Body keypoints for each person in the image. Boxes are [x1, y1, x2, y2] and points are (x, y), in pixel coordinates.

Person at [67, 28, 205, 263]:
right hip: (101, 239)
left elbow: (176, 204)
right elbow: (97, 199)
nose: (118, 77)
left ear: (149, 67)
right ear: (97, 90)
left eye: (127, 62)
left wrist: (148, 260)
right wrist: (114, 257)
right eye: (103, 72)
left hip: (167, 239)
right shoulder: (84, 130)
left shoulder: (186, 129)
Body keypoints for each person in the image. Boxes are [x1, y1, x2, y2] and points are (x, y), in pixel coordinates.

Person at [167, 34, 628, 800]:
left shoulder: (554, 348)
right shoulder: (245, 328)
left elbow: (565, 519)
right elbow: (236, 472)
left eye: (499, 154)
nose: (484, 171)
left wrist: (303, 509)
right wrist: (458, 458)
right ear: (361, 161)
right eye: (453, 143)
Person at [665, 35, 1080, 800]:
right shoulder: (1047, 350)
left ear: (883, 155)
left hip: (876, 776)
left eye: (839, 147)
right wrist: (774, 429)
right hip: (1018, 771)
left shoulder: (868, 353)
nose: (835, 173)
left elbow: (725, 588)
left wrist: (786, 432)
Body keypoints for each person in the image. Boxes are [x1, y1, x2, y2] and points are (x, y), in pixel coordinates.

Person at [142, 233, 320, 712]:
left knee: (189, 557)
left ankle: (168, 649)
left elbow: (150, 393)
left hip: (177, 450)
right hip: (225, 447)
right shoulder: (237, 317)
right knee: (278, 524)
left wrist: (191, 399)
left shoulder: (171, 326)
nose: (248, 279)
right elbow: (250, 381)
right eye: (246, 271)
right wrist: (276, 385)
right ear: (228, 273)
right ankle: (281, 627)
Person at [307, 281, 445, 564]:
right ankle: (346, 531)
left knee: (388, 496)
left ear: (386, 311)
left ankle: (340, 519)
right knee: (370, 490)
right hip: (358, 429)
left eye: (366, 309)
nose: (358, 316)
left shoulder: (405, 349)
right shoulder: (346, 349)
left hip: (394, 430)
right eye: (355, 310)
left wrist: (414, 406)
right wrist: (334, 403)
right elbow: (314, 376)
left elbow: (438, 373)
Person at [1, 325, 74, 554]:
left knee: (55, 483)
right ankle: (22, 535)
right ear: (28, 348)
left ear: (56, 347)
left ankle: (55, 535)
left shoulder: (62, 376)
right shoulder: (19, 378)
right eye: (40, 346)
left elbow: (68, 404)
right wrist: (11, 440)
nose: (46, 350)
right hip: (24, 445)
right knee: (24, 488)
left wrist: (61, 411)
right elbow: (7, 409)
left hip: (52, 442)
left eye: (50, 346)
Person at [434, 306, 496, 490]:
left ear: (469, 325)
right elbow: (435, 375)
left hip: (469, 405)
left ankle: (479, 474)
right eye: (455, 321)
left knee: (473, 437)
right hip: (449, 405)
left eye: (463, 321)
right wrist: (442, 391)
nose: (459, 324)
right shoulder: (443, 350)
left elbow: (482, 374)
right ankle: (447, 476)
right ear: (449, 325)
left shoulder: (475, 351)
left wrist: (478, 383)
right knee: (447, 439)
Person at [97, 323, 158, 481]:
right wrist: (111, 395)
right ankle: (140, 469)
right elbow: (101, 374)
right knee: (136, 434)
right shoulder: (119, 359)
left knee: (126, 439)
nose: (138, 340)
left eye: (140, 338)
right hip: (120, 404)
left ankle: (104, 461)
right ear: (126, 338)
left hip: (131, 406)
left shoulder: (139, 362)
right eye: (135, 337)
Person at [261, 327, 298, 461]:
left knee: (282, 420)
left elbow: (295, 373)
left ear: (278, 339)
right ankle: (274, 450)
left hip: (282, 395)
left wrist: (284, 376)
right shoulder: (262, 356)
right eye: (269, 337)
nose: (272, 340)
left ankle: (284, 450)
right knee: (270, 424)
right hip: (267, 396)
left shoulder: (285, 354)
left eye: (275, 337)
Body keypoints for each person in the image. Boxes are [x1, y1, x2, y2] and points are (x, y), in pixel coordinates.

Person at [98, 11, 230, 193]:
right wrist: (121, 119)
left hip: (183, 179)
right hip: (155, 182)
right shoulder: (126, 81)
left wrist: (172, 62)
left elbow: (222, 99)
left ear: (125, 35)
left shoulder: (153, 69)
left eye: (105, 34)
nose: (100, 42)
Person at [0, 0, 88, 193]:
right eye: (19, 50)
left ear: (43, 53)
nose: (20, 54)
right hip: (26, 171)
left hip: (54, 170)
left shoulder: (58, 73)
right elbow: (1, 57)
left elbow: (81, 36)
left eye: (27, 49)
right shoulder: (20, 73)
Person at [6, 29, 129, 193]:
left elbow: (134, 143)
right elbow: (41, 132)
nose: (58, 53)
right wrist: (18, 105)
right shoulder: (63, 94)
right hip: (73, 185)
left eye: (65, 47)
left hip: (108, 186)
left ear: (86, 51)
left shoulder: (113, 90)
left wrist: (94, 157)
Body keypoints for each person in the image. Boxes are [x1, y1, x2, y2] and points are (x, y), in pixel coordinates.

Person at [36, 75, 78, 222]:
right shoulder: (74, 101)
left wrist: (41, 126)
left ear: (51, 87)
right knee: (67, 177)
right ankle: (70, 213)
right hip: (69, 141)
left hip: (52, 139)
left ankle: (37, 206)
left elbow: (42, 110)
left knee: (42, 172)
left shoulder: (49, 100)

* * *

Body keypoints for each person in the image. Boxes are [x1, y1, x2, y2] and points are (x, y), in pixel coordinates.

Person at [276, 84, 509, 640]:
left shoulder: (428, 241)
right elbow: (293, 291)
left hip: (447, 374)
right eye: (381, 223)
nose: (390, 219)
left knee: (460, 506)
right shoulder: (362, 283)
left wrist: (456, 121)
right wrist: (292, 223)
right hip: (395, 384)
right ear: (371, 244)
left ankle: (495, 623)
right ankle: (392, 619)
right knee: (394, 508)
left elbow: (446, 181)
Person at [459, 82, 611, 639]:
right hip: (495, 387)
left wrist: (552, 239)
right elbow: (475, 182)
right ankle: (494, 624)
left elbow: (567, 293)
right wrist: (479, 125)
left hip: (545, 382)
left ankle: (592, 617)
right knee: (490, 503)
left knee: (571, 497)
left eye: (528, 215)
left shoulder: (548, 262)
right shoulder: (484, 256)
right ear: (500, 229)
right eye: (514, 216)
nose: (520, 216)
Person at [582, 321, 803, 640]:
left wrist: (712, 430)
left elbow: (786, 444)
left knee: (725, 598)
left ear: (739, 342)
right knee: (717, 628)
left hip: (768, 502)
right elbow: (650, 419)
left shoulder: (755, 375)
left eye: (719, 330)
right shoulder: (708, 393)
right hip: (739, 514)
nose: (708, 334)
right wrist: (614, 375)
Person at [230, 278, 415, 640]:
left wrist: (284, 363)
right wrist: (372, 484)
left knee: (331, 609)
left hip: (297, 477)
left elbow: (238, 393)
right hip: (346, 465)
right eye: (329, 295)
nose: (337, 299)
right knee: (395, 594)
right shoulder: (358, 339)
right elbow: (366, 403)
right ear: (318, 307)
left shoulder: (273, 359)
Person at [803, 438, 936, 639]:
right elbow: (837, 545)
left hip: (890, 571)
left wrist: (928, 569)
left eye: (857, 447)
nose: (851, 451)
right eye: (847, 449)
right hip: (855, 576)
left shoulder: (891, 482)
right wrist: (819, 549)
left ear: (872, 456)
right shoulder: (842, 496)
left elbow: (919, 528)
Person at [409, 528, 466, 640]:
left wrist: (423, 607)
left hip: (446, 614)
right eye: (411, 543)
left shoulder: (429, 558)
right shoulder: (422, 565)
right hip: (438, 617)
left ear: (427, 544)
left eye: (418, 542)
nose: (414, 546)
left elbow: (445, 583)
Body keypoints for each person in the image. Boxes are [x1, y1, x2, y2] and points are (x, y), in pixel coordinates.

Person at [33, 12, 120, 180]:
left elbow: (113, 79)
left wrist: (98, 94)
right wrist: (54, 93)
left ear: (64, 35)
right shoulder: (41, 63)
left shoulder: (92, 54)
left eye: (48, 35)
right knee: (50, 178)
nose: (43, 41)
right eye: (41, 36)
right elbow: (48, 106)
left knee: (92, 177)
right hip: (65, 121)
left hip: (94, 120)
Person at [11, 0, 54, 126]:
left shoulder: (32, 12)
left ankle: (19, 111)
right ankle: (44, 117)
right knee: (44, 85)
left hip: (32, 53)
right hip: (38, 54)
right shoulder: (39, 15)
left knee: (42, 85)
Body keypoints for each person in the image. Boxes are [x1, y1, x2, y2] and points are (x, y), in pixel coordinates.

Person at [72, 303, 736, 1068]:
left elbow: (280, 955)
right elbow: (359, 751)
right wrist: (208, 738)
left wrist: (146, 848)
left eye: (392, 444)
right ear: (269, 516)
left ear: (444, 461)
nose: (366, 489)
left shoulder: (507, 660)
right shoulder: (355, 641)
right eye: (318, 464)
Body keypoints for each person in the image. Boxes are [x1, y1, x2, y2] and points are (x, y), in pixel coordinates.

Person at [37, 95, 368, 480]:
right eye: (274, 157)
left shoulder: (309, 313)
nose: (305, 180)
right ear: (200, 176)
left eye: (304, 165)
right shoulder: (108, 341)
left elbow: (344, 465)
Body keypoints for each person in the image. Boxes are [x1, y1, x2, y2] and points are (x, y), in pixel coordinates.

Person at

--

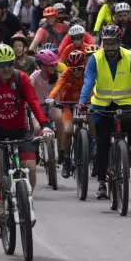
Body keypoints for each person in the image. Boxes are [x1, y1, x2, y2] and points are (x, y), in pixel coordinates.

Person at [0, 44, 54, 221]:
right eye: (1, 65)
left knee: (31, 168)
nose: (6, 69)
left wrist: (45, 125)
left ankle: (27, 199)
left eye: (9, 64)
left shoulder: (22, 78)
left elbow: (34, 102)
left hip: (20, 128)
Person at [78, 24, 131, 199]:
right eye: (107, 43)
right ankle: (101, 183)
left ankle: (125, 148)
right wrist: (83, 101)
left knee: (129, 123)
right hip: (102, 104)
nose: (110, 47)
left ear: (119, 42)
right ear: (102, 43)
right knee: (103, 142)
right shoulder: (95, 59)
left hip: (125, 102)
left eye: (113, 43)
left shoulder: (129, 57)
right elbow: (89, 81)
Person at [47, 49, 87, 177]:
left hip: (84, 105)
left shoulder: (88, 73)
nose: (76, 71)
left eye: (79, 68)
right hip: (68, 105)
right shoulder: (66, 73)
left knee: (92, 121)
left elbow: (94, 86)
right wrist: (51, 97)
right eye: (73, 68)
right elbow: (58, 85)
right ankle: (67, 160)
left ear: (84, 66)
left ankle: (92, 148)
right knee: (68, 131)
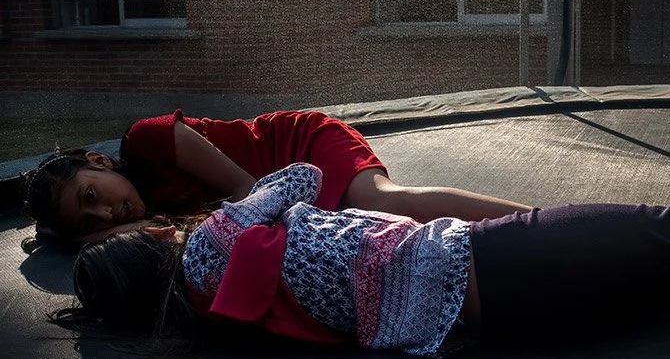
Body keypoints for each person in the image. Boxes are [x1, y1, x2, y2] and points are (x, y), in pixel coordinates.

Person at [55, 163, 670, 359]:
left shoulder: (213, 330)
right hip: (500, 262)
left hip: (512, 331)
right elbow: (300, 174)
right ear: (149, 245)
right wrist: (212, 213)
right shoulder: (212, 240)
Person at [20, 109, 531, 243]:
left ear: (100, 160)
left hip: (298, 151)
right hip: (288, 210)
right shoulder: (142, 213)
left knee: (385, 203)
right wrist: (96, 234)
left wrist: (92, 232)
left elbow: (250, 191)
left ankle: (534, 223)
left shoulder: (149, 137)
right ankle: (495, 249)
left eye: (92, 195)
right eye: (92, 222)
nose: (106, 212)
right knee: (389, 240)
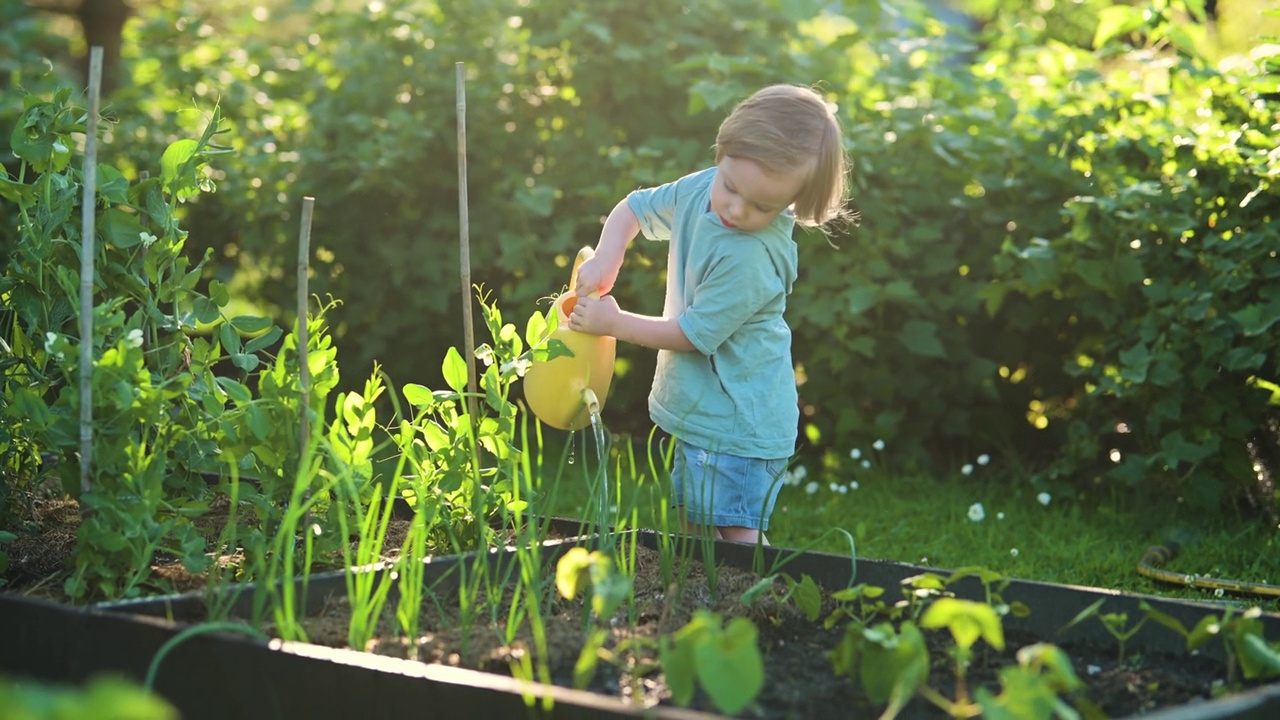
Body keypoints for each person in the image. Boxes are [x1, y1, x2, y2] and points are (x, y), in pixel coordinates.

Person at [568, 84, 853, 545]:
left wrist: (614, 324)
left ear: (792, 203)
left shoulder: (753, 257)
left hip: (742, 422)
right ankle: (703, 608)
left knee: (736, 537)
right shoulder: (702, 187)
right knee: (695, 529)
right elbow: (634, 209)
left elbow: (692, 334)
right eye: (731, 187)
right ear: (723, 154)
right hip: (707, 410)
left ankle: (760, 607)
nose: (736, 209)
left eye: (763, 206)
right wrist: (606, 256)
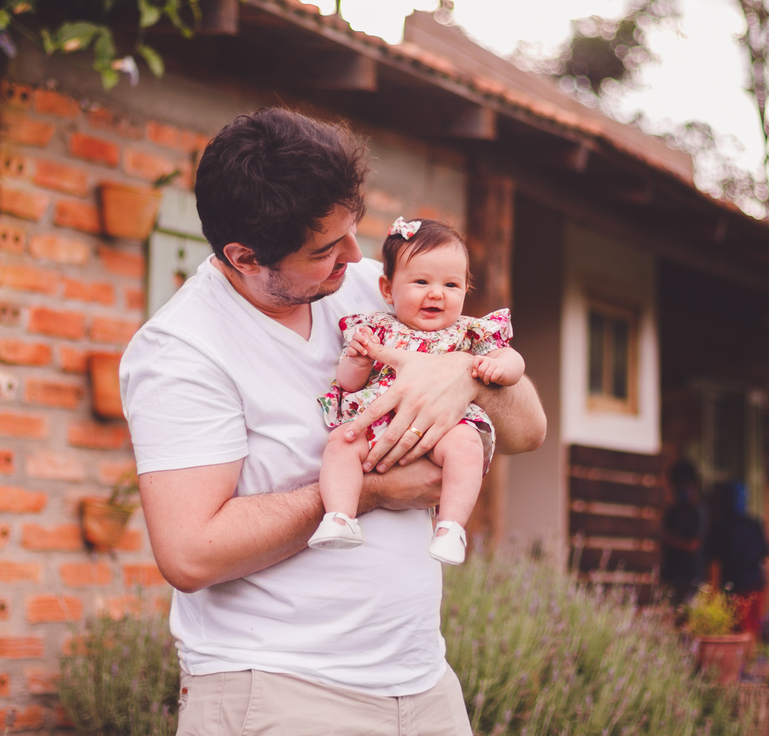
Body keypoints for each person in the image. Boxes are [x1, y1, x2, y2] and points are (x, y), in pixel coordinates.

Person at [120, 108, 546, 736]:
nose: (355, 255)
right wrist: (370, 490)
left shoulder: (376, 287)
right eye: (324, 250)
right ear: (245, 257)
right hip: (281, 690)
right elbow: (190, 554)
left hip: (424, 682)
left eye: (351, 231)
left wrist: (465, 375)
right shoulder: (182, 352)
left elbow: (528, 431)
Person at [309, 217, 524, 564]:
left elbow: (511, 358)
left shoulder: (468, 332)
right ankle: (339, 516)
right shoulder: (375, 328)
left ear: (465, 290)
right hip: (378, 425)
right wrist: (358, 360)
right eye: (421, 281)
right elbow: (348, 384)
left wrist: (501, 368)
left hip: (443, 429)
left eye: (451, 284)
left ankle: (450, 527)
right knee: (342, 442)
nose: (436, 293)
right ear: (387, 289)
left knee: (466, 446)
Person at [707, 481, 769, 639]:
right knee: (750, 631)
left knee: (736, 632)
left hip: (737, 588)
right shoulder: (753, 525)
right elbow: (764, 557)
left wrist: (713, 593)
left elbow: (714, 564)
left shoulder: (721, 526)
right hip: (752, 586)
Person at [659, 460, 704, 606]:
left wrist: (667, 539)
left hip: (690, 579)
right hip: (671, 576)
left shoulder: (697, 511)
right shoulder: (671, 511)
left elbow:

Exercise brief:
Take the records above and return, word for word, only the lines that fall from the line with "left eye: (499, 154)" to the line with "left elbow: (725, 588)", both of them included.

Answer space:
left eye: (499, 154)
nose: (484, 171)
left wrist: (303, 509)
right wrist: (458, 458)
right ear: (361, 161)
right eye: (453, 143)
Person at [665, 35, 1080, 800]:
right shoulder: (1047, 350)
left ear: (883, 155)
left hip: (876, 776)
left eye: (839, 147)
right wrist: (774, 429)
right hip: (1018, 771)
left shoulder: (868, 353)
nose: (835, 173)
left elbow: (725, 588)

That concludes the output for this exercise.